Laird passes concussion tests after backswing
DENVER -- Braves trainer Jeff Porter returned to the Braves' dugout after he determined Gerald Laird had not been hurt when he was hit by Corey Dickerson's foul tip in the seventh inning of Thursday afternoon's 10-3 loss at Coors Field.
Two pitches later, Porter rushed back on the field to tend to Laird, who fell face down in the dirt after Dickerson's backswing knocked his mask off and struck the right side of his face. After remaining on the ground for nearly two minutes, the Braves catcher made his way toward the clubhouse under his own power.

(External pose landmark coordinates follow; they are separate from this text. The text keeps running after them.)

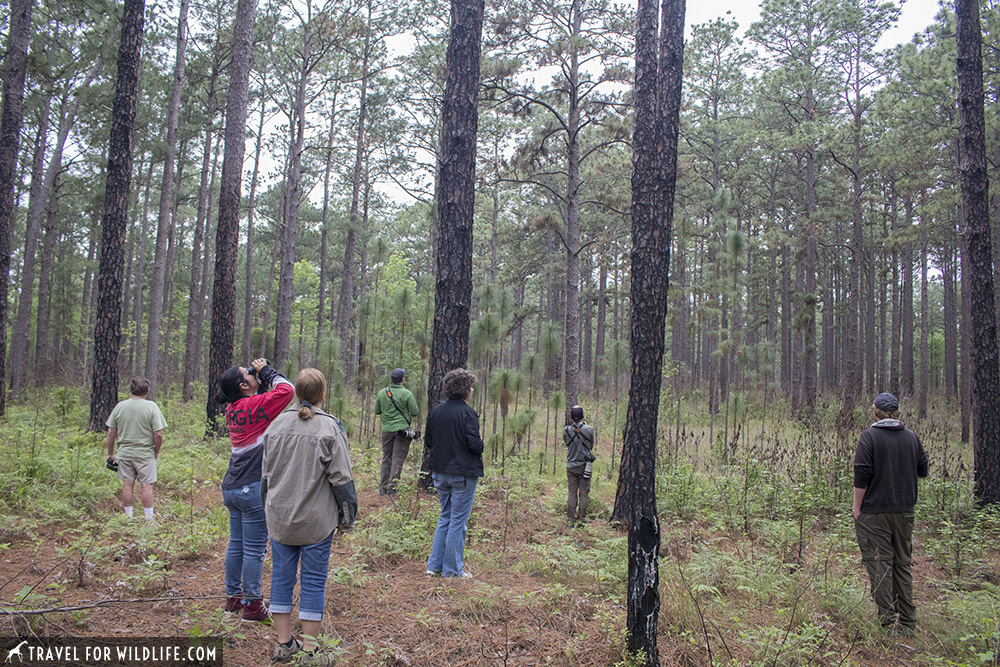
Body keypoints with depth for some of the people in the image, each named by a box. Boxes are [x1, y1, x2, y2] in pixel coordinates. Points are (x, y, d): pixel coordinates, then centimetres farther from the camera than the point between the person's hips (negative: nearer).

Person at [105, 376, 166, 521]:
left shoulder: (120, 406, 0)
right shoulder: (151, 407, -11)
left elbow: (111, 432, 4)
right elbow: (158, 434, -14)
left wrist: (110, 453, 13)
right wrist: (157, 451, 2)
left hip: (124, 453, 3)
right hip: (145, 454, -3)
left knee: (127, 485, 11)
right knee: (146, 486, 3)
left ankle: (128, 518, 20)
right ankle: (149, 519, 9)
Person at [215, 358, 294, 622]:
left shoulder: (233, 409, 8)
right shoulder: (257, 406, -15)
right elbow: (287, 389, -18)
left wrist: (263, 380, 8)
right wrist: (267, 371, -5)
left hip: (231, 487, 8)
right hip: (253, 488, -8)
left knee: (236, 544, 16)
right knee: (254, 548, 1)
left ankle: (233, 597, 27)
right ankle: (252, 604, 10)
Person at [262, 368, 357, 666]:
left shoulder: (277, 424, 2)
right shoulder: (330, 427, -12)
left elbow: (266, 473, 11)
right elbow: (340, 477, -11)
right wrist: (348, 514, -1)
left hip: (280, 517, 4)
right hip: (316, 519, -4)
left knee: (281, 576, 13)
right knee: (314, 580, 5)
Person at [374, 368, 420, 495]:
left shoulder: (382, 393, 3)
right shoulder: (407, 394, -10)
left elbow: (377, 411, 11)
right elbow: (415, 412, -6)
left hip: (386, 429, 4)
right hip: (402, 429, -4)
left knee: (386, 458, 13)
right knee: (398, 458, 1)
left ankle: (383, 487, 15)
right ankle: (392, 486, 1)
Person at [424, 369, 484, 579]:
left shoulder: (435, 412, 4)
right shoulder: (467, 413, -16)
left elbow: (428, 441, 9)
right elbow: (474, 443, -21)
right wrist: (481, 446, 0)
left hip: (440, 473, 7)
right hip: (463, 473, -6)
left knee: (445, 516, 19)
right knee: (458, 520, 4)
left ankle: (435, 565, 20)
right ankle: (452, 569, 12)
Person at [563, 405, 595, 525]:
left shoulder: (566, 430, -8)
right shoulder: (589, 429, -12)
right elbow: (591, 446, 4)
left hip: (571, 466, 2)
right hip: (584, 465, -2)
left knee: (572, 493, 9)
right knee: (584, 493, 7)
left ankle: (571, 519, 12)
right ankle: (581, 518, 9)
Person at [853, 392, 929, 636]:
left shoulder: (870, 436, -10)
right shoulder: (911, 437, 4)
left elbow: (861, 477, -13)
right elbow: (923, 471, 14)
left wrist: (857, 509, -6)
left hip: (874, 511, -5)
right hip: (905, 511, 5)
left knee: (880, 565, 1)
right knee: (903, 564, 14)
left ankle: (888, 622, 2)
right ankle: (907, 622, 19)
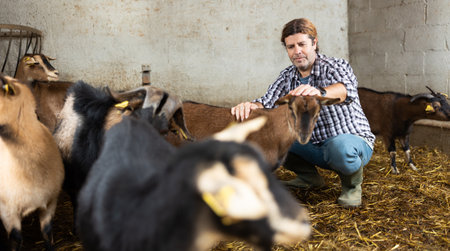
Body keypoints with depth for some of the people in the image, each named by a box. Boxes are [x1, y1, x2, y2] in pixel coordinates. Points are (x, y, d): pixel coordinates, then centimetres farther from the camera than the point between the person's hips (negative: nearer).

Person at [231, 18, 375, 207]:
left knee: (340, 146, -41)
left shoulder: (336, 66, -14)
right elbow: (267, 103, -11)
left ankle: (352, 184, -5)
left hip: (353, 141, -5)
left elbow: (347, 90, -38)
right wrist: (250, 106, -36)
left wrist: (319, 92, -61)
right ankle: (309, 177, 12)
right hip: (315, 147, 5)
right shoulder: (287, 76, 3)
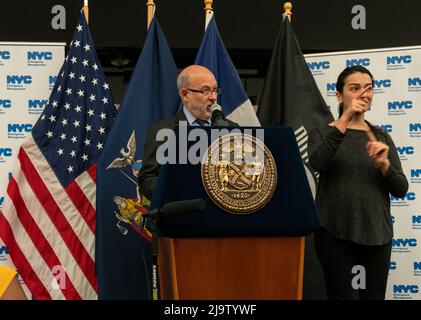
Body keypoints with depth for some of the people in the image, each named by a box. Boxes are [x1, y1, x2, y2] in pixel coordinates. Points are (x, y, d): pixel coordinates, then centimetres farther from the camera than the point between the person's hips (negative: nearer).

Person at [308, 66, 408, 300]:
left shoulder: (382, 137, 10)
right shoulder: (323, 132, 2)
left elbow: (401, 190, 3)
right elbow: (317, 163, -20)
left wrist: (384, 164, -16)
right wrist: (344, 120, -23)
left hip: (377, 234, 3)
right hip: (336, 233, -3)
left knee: (374, 296, 9)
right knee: (343, 295, 0)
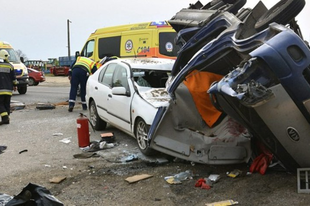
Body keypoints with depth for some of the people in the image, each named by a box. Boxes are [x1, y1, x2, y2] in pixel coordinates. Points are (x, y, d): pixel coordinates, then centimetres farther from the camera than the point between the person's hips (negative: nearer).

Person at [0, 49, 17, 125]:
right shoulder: (10, 66, 2)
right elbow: (13, 78, 4)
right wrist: (15, 85, 17)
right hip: (8, 89, 3)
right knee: (7, 104, 11)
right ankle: (6, 119, 12)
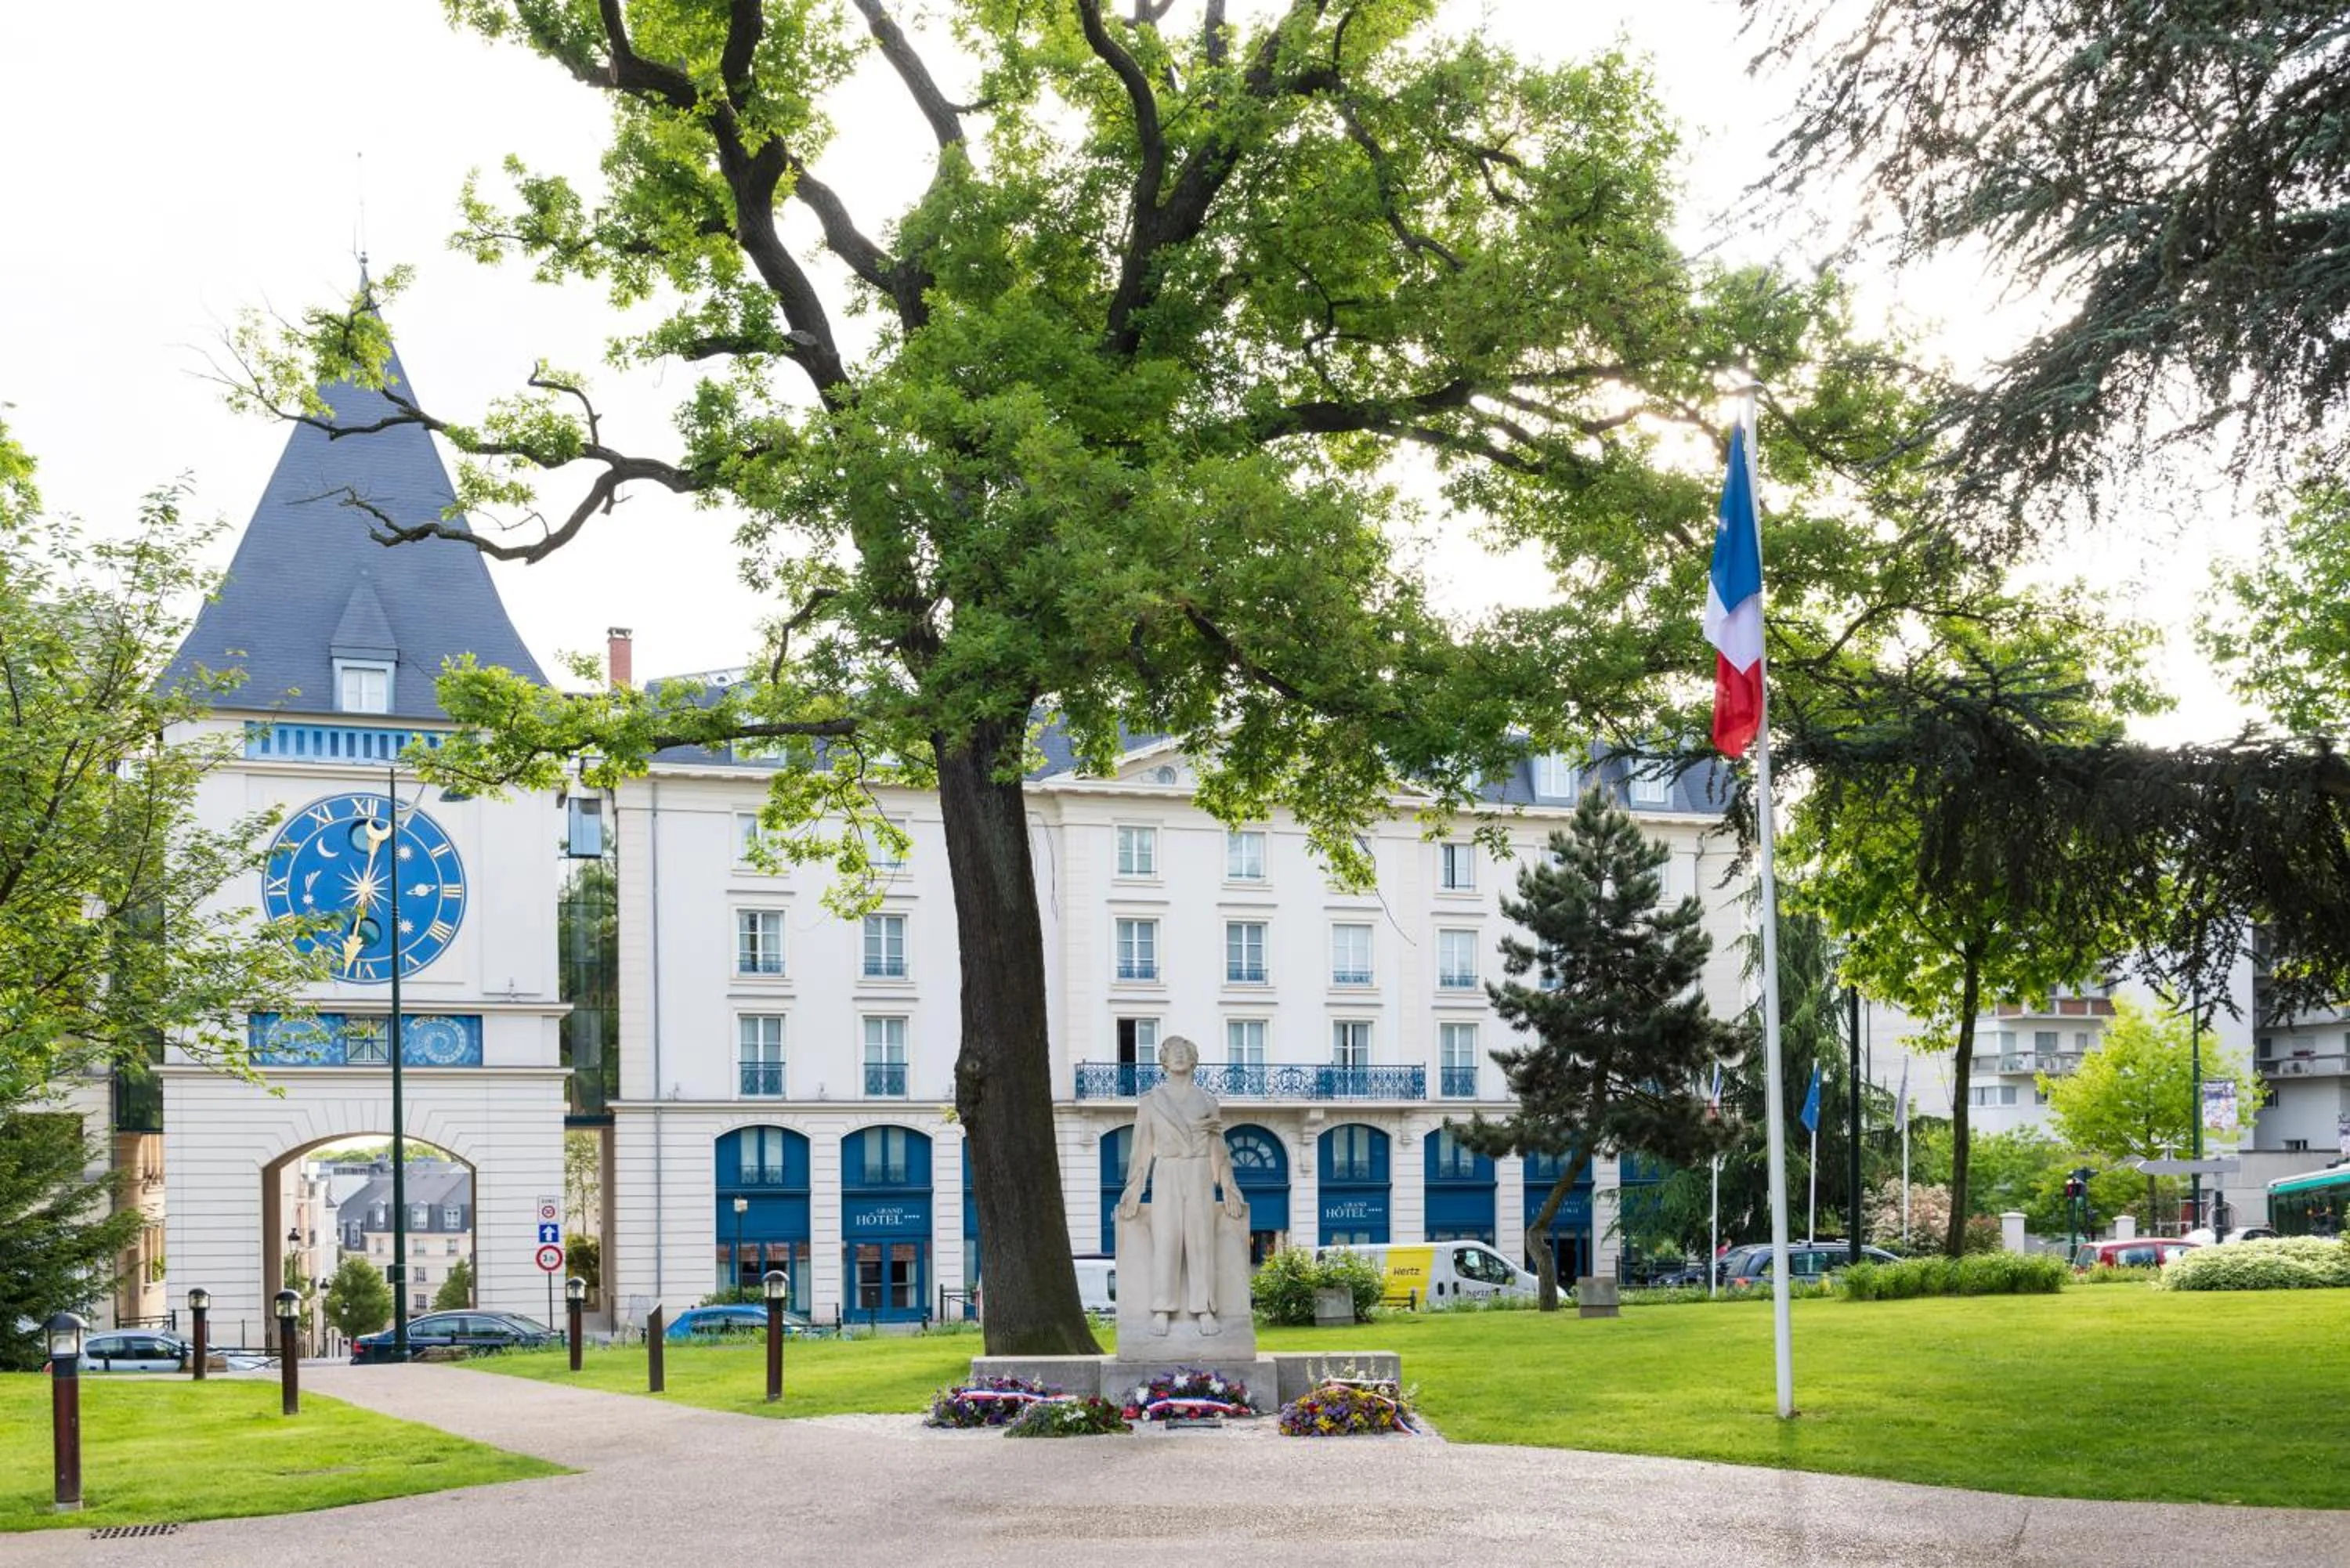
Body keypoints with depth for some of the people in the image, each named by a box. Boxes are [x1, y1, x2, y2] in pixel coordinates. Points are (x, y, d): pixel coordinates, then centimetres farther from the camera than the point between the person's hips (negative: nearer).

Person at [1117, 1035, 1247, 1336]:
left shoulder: (1207, 1102, 11)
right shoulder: (1150, 1102, 8)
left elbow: (1218, 1148, 11)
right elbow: (1142, 1148, 7)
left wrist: (1228, 1188, 7)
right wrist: (1134, 1190, 2)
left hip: (1200, 1177, 1)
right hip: (1166, 1176, -1)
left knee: (1201, 1240, -5)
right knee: (1166, 1240, -9)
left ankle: (1204, 1311, -3)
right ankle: (1162, 1312, -9)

"It didn't knock me out," Laird said. "When I went down, I kind of opened my eyes, and the first time I opened them, I was kind of seeing stars and real fogginess. I told Porter, 'Let me stay down for a little bit.' Then I started blinking and feeling a little better."
Laird passed all preliminary concussion tests and was cleared to travel back to Atlanta with the team on Thursday night.
"I feel all right, just a little dazed after that second one I took," Laird said. "The first one got me all right. Then, the barrel kind of knocked my mask off and got me right in the side of the jaw. I just got a little dazed when I went down and I was seeing stars. So I wanted to make sure I gathered myself."
After Laird exited, David Carpenter hit Dickerson on the right hip with the next pitch. Carpenter was immediately ejected for what plate umpire Jordan Baker perceived as a retaliatory strike. Rockies manager Walt Weiss was also ejected after coming onto the field and expressing his anger over Carpenter's pitch.
Laird said he knew Dickerson did not have any intent with his backswing.
"I'm sure none of that stuff is intentional," Laird said. "It's one of those things where you foul a pitch off and it just caught me in the right spot. I have no hard feelings toward him."
Carpenter confident in face of extended rough patch
DENVER -- As Braves right-handed reliever David Carpenter has struggled over the past few weeks, it has been difficult for him to continue saying he has simply been a victim of "dumb luck." But there are some statistics that indicate he hasn't pitched much different than he did when he posted a 1.78 ERA in 56 appearances last year.
"I'm still continuing to trust that the stuff is still good enough to get people out," Carpenter said. "If you go through a stretch like this, it really starts to wear on you mentally. But I'm just trying to maintain that confidence. It's nice to hear [Braves pitching coach Roger McDowell] say, 'I've still got all the confidence in the world in you.'"
While allowing 20 hits and nine earned runs in 9 1/3 innings dating back to May 14, Carpenter has seen his ERA go from 1.69 to 4.26 and his opponents' batting average rise from .246 to .324. Though he has issued just three walks during this span, his strikeout ratio (one per every 5.6 plate appearances) has not been as good as the 3.28 ratio he produced in the 18 appearances that preceded this frustrating stretch.
Carpenter's inability to miss bats as frequently has led to his belief that he has been victimized by some tough luck, a theory supported by the Fielding Independent Pitching stat, which measures what a pitcher's ERA should be over a given period assuming that the balls in play and timing were league average.
The 2.69 FIP Carpenter has produced in 30 appearances this year is actually better than the 2.83 mark he had during last year's breakout season.
"I'm just trying to get back to having fastball command and the execution of my offspeed pitches," he said. "I need to remember I'm not trying to throw the ball by everybody or a slider as hard as I can. I just need to execute and spot it where they're going to have trouble squaring it up or possibly get a swing and a miss."
Mark Bowman is a reporter for MLB.com. This story was not subject to the approval of Major League Baseball or its clubs.